The Israeli land grab has never been derailed or even stalled by the peace
talks of the past that uniformly have gone nowhere. Those talks collectively
have been so meaningless that they are only granted the diplomatic stature
of a "process". In this context, the critical challenge for Annapolis
planners is how to make the proposed talks meaningful.
-
- "Meaningful" talks, however, represent widely
different outcomes for the key parties. Given their druthers, the Palestinians
would like all of Palestine returned to them, but the realists among them
now seem prepared to accept a division at the 1967 truce line plus the
Gaza Strip. That would concede most of Palestine to the Israelis; the 1967
truce line is generally regarded as providing the minimum real estate necessary
for a viable Palestinian state. On the other hand, the Zionists who drive
Israeli policy on this matter want all of Palestine to the Jordan River
and more if they can get it.

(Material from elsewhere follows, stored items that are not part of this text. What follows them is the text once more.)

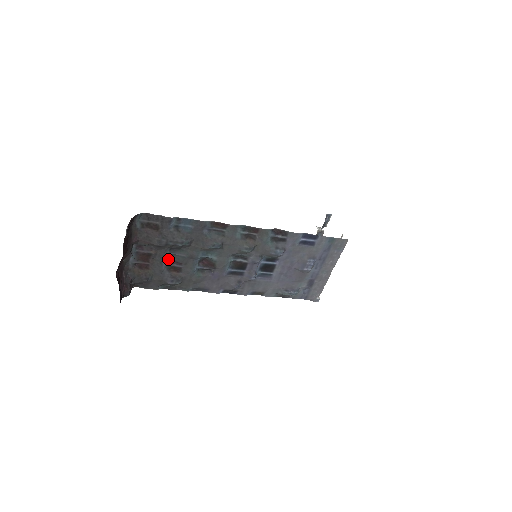
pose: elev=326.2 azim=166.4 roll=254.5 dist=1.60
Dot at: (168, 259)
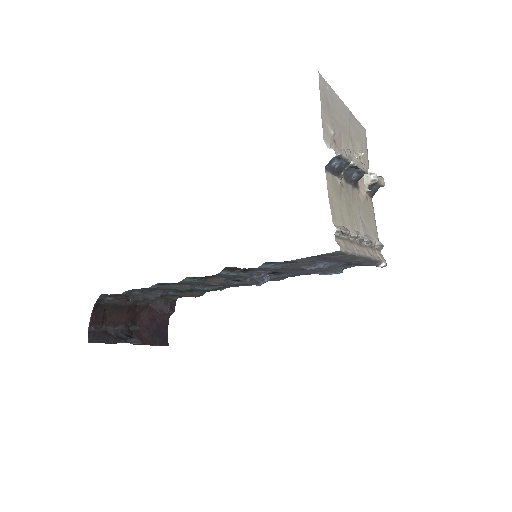
Dot at: occluded
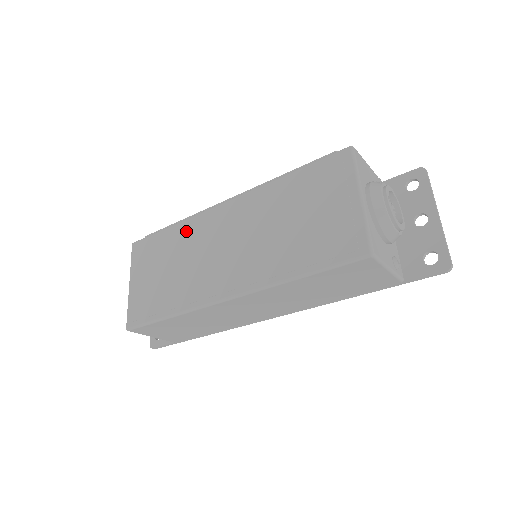
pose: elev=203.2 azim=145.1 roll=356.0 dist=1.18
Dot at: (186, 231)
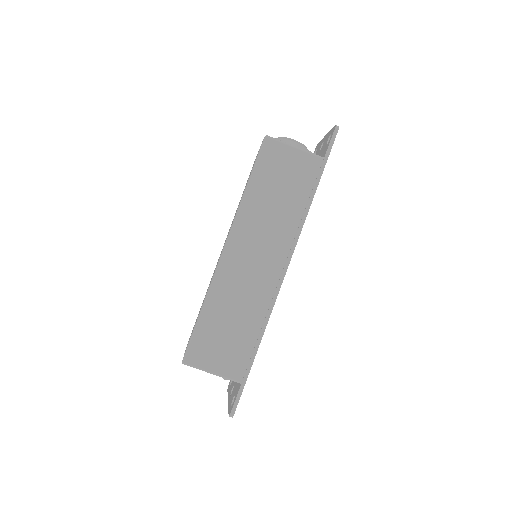
Dot at: occluded
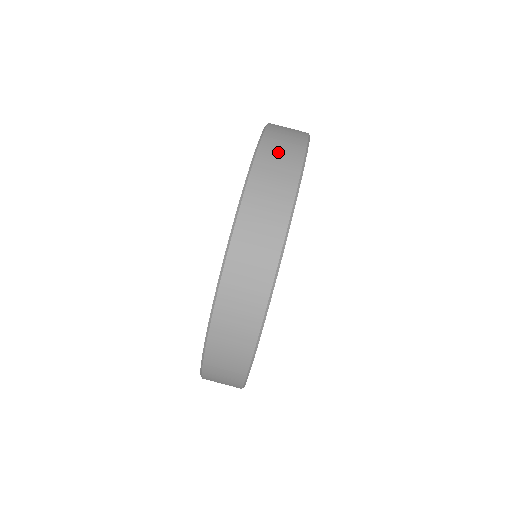
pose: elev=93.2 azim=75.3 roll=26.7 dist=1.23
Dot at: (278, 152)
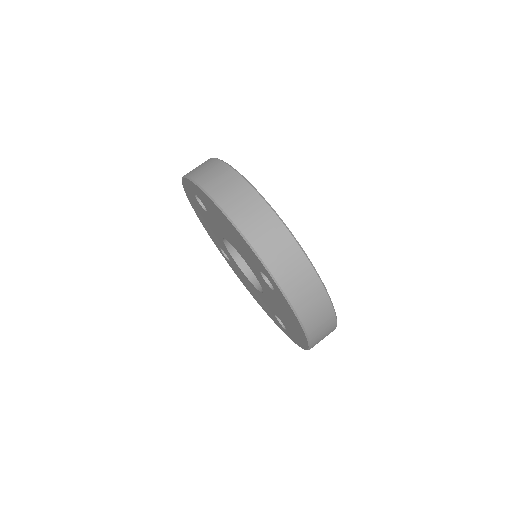
Dot at: (212, 176)
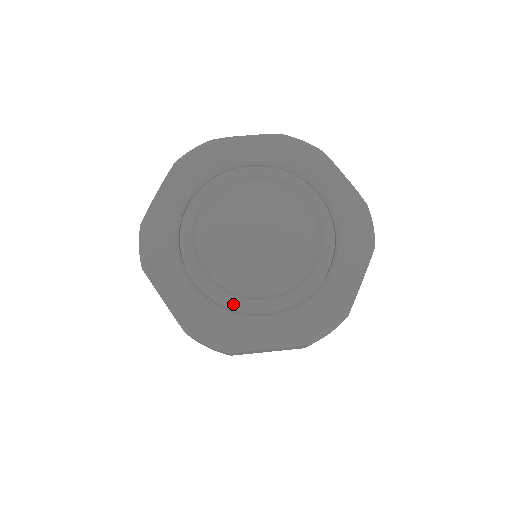
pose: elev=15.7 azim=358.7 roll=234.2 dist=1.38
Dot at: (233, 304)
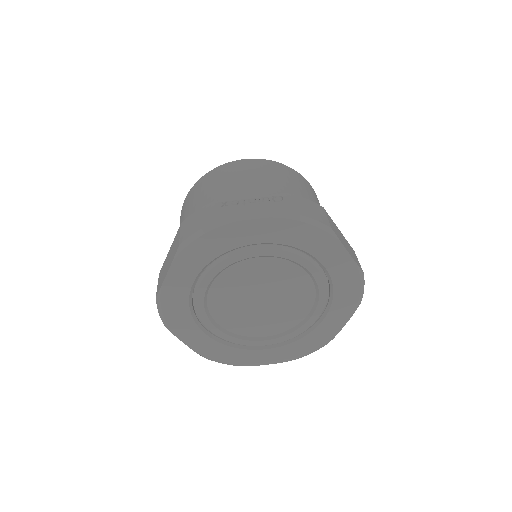
Dot at: (241, 344)
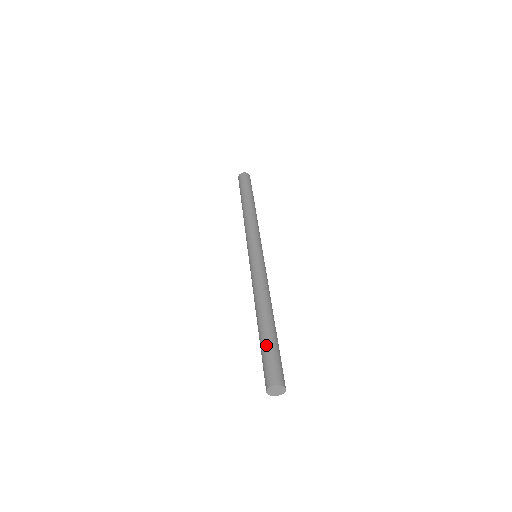
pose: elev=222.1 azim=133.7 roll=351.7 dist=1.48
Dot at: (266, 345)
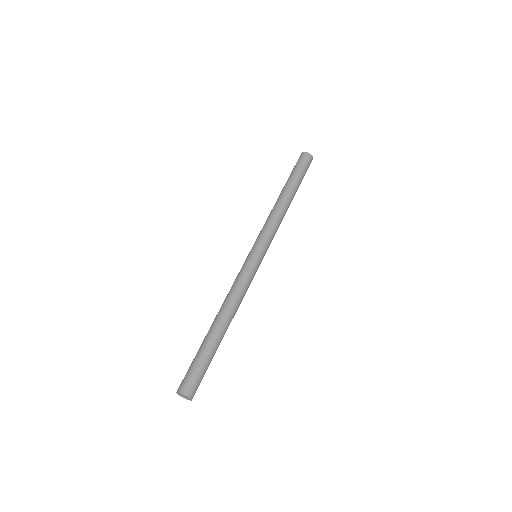
Dot at: (199, 353)
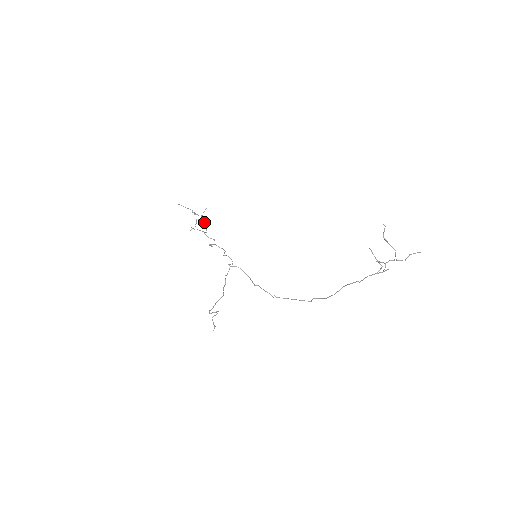
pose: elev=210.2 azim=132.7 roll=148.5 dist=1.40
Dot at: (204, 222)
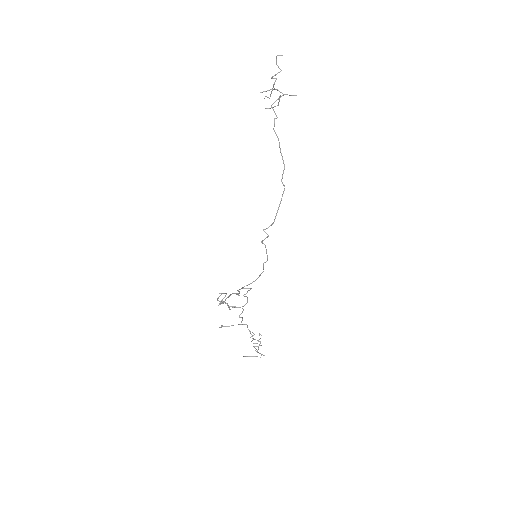
Dot at: occluded
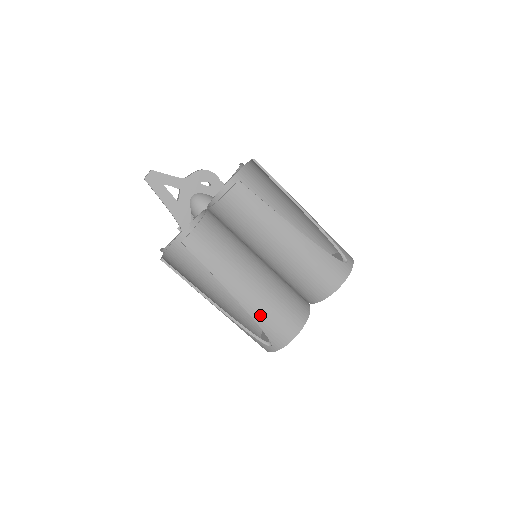
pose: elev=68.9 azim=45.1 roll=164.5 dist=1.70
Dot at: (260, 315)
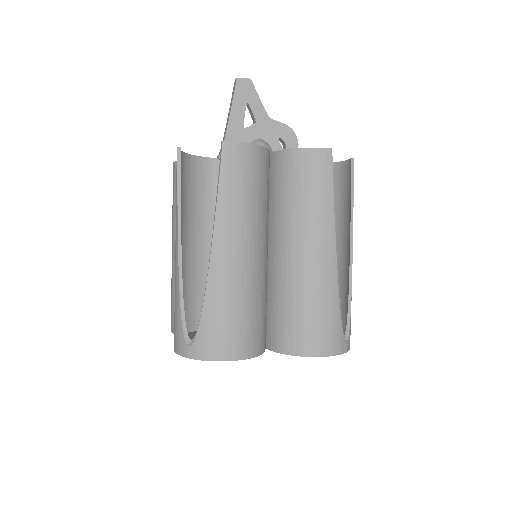
Dot at: (216, 297)
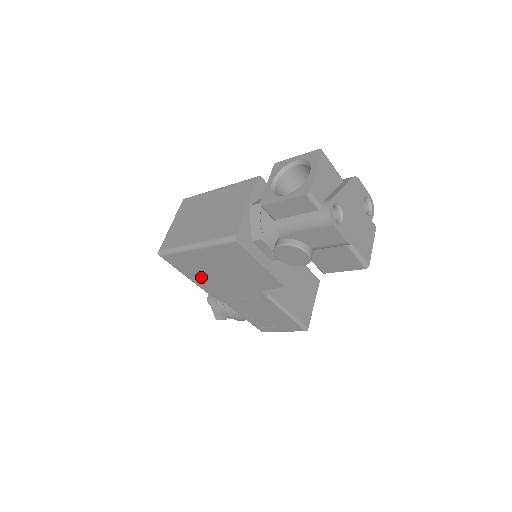
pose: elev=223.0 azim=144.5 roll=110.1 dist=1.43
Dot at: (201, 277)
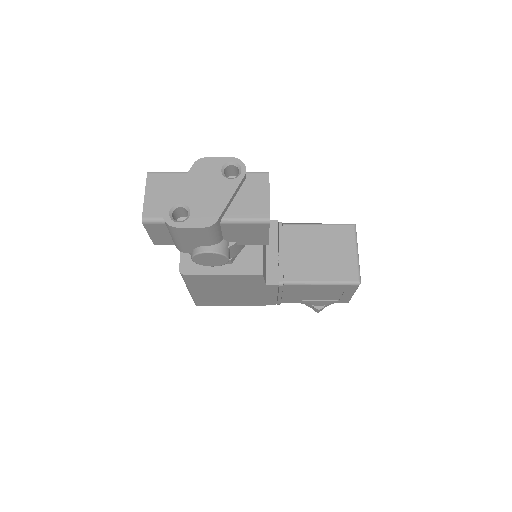
Dot at: (234, 301)
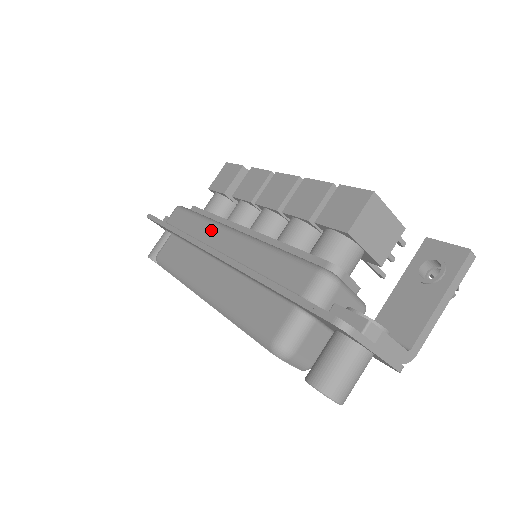
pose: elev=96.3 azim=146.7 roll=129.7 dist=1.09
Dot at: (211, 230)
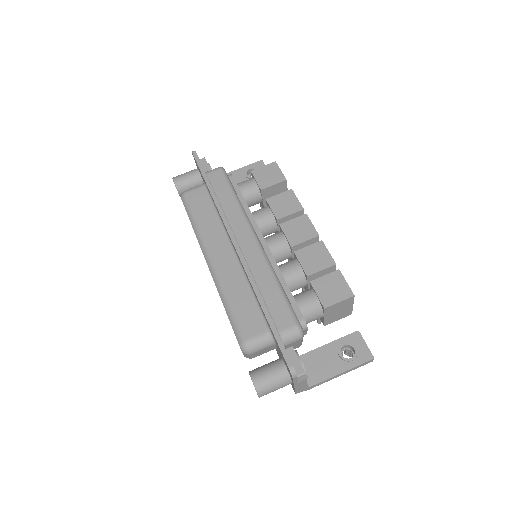
Dot at: (241, 222)
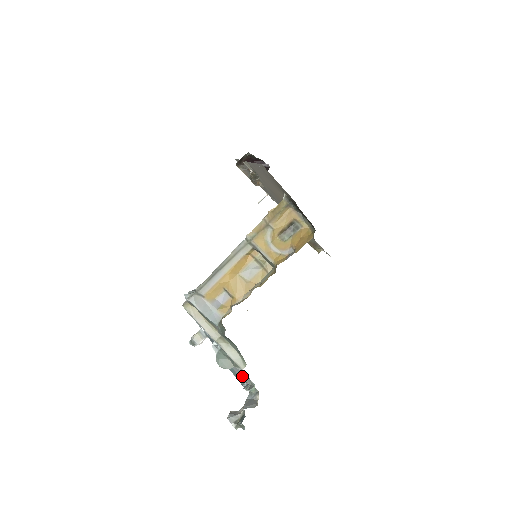
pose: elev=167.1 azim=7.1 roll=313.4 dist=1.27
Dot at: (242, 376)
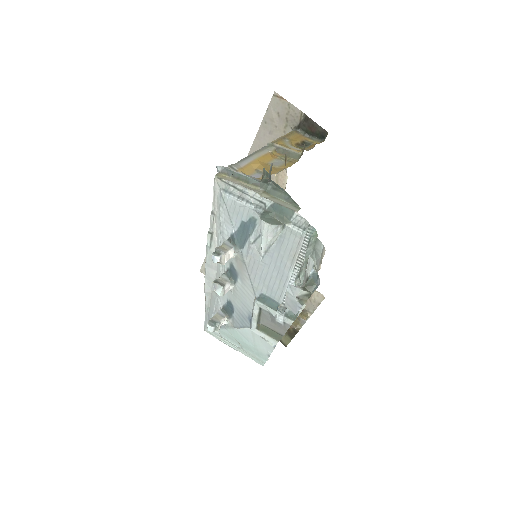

Their basic strategy to date has been to talk
peace, stall on specifics and continue to encroach on the remainder of
Palestine with new settlements, creating those famous "facts on the
ground" that George W. Bush so glibly handed to Ariel Sharon. That
land grab goes on today, even as the US prepares for peace talks in Annapolis.
-
- One can ask whether in these circumstances there is any
point to the Annapolis talks. While Mahmoud Abbas for the Palestinians
and Ehud Olmert for the Israelis natter over the terms of an agenda, it
becomes increasingly clear that, if such talks are held, they will occur
without either an agreed agenda or a consensus on outcomes. In that event,
the bigger question becomes who actually will attend. One of the clearest
voices on what must happen is John Whitbeck, a former legal counsel to
the Palestinians and presently an informal adviser. Below, with his permission,
are views he has expressed on the situation facing Palestinian officials.
-
-
- Quote
-
- The West Bank Fatah leadership has not yet yielded in
its publicly pronounced insistence that it will not go to Annapolis without
both a detailed framework for a peace agreement and a firm deadline for
reaching a definitive peace agreement. Maintaining this insistence is essential
if any renewed "peace process" is not to be simply another multi-year,
time-wasting farce.
-
- Israel, which has, successfully and with the silent acquiescence
and complicity of the West, vastly accelerated its colonization project
under the protective cover of a series of multi-year, time-wasting farces
and which desires nothing else but more of the same, has made clear that
it is willing to consider only a vague declaration of principles (again?)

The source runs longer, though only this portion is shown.